A hundred and forty was too much. Twitter did not cure John Prescott. But it did gain pace among the young — and, the miracle, with Nicholas Soames. Nick is one of the funniest men of this age. With Falstaff, he could say (he could say a lot with Falstaff): ‘I am not only witty in myself but the cause that wit is in other men.’ Even so, he is not new-fashioned. His taking to Twitter is on a par with Jeremy Corbyn becoming leader of the Labour party. No one would have thought it possible until it happened. Nicholas would know what a tweet was: the sound emitted by a bird to signal that it was too small to shoot. But who would believe that he was attuned to the fashionable young?

Oh we of little faith. He has become the Nijinsky, the Tendulkar, of the Twittersphere, with a glorious array of fours and sixes. The contrast with Boris Trump is instructive. Boris tries to drown out all debate — any other voice — with clowning and insensate egotism. Nicholas enhances serious points with spice and wit. I will confess that I have not read a lot of tweets. But I cannot believe that many twitterers have expressed such moral force in so brief a space. Nicholas’s tweets are not the sole reason why Brexit will lose. They are a further reason why it deserves to lose.

We were discussing Nick the other day in one of his favourite restaurants, Bellamy’s.
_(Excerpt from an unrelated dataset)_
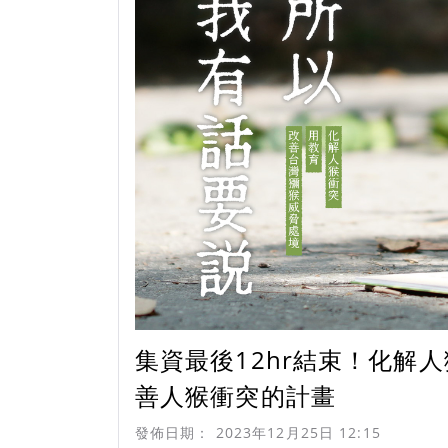
集資最後12hr結束！化解
善人猴衝突的計畫
發佈日期：
2023年12月25日 12:15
I mentioned his name to Gavin Rankin, the admirable proprietor, in pursuit of a further miracle. In recent weeks, Soamesy appears to have suffered from galloping anorexia. He has lost prodigious amounts of weight. So how? I wanted to hear that he had discovered a new remedy, the Mayan chihuahua bean or some such. Couple of them at the day’s end, and in no time Falstaff is indistinguishable from his page. Alas, no such good fortune: he has done it by restraint and abstinence. A restraining and abstinent Soames: that is surely another miracle. But it is not a useful one.

Bellamy’s is no place for abstainers. It concentrates on a short menu of toothsome dishes in which excellent ingredients are allowed to sing. Although there is no direct descent from the Bellamy whose meat pie the Younger Pitt craved on his deathbed, this is life-enhancing food. I had an iced lobster souffle followed by a salt-beef pot au feu. There was also a properly French coeur de laitue salad. Any competent restaurant ought to be able to produce such a salad: many of them often fail. It would be impossible to improve on the Bellamy’s version.
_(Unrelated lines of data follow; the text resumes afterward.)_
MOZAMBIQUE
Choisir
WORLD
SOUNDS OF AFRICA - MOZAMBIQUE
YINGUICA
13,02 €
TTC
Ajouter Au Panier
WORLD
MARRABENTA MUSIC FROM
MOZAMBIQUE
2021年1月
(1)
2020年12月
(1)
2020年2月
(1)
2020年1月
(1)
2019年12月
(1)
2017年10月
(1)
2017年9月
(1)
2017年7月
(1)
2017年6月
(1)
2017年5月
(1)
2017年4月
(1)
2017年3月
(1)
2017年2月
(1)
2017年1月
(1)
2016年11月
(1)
Drink: a 1er Cru Drouhin Clos des Mouches ’10. Recently I have been fortunate enough to drink a lot of serious white burgundy. This was up there with the best. To follow, we had a Malescot-Saint-Exupery ’01. That year was overshadowed by the 2000s, but excellent wines were produced. This was one of them.
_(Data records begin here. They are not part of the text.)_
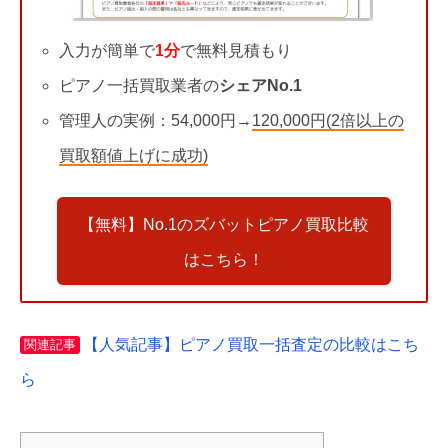
入力が簡単で
1分
で無料見積もり
ピアノ一括買取業者の
シェアNo.1
管理人の実例：54,000円→
120,000円(2倍以上の
買取額値上げに成功)
【無料】No.1のズバットピアノ買取比較
はこちら！
【人気記事】ピアノ買取一括査定の比較はこち
関連記事
ら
For dessert, I was determined to exercise a Soamesian self-discipline. So, despite a range of temptations, I abstained from pudding and made do with a Klein Constantia Vin de Constance ’11. This used to be one of one the world’s most prized wines. It was drunk by Frederick the Great, Napoleon and Jane Austen, among many others. Then it went out of fashion; now it is returning. Delicious already, the ’11 will last for ever. We hoped that this would also be true of the -Nicholas Soames Twitterfest, but not of his diet.